We have been fortunate, in north Texas, to get more than the expected doses of rain in the last number of months. It has gone some distance toward ameliorating the statewide drought’s effects on our county and nearby zones. The lakes have risen a little. The trees are breathing an almost audible sigh of relief. The locals swoon over the magical burst of wildflowers every bit as delightedly as the tourists do.
But it’s no perfect cure. A good rain can’t solve all of the world’s ills. The local drought is not isolated or ended but creeping through the nation in an ominous reflection of the receding polar ice caps, drought that is strangely now becoming a pestilence even on the more typically misty and moist California coast and Pacific Northwest. And there are still countries the world over suffering from much longer and deeper droughts.
Rainy weather can, on a smaller scale, also darken the skies of many individuals’ moods, bring soggy sorrow to brows usually brighter with cheer. It can both literally and figuratively dampen the parade of plans made by folk who rely on sunny weather for their sunny spirits and can seemingly call a halt to normalcy in zones like my home region, where a little struggle for water is generally to be expected. Any stretch of overcast and rain longer than 24 hours sends herds of north Texans running around, mooing nervously like it’s the End of Days in the Old West.
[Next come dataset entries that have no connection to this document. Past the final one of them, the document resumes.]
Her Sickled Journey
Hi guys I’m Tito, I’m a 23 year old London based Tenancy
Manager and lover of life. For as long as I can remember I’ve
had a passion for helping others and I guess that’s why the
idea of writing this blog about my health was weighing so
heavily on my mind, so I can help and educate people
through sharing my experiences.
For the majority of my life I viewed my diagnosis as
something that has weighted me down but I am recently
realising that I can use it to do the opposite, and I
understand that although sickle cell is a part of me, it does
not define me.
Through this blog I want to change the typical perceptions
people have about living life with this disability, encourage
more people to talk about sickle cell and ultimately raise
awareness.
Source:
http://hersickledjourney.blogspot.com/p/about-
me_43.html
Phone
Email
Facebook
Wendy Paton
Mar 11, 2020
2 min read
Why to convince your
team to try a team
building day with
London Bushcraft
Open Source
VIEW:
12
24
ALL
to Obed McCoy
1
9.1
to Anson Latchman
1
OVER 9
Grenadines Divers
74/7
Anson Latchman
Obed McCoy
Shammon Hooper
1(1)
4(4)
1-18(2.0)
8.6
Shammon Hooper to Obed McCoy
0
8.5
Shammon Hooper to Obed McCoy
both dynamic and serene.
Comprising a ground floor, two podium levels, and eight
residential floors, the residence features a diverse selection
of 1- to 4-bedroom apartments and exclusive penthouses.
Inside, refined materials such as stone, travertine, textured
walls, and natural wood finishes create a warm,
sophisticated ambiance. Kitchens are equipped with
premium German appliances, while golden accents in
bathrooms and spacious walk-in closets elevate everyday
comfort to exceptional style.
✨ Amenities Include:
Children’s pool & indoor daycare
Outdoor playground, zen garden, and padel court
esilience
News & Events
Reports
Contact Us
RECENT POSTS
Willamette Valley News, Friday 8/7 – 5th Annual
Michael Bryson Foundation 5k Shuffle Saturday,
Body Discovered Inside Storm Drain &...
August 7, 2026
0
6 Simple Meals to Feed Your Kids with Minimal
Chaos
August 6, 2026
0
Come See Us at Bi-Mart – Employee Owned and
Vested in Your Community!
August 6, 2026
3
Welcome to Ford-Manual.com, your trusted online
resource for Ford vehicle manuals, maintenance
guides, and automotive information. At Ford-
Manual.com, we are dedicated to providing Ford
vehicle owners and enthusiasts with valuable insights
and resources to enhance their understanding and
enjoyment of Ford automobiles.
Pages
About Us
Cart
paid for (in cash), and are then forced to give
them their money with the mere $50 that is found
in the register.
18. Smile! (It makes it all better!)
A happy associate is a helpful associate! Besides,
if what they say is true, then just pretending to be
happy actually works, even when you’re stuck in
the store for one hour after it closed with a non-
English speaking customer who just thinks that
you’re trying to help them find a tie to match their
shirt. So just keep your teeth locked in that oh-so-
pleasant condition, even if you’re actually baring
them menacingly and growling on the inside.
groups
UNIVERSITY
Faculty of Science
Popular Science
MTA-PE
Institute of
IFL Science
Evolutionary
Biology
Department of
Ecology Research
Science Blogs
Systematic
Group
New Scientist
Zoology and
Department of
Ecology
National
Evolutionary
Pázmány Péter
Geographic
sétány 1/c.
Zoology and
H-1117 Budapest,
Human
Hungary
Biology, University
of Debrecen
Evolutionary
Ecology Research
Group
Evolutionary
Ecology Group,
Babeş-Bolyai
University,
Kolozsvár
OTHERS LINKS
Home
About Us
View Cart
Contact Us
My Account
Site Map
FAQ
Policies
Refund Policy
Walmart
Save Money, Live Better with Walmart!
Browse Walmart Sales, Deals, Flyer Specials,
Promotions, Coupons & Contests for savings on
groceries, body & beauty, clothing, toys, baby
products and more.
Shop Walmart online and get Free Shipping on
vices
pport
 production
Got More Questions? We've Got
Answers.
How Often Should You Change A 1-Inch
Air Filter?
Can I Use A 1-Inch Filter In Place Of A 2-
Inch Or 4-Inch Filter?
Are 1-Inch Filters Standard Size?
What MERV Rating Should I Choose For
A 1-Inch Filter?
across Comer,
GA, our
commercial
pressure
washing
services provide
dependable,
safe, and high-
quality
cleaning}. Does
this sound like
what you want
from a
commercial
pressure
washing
Still, rain can’t kill moods and expectations and obliterate optimism without our consent. While I’ve been moody and something of a little black cloud myself lately, being in the proverbial phrase ‘under the weather‘ (in the non-alcoholic version), I was reminded of this submissive and defeatist, even compliant, element when listening to the web-streamed broadcast of the university jazz concert I didn’t feel well, or wakeful, or cheery, enough to attend last night. The vocal and instrumental interlacing of familiar and wonderful jazz tunes lifted my mood more than the start of my medication kicking in had managed to do. They led me to listen to other upbeat music, from further jazz classics to pop, drumline rhythms, and one of those sorts of music that I find is fairly impossible to hear without breaking into a crooked grin: reggae.
It would seem, on reflection, that among those things rain cannot accomplish is keeping a good reggae number from cheering me up, and that is something I will happily and readily forgive the rain for failing to do.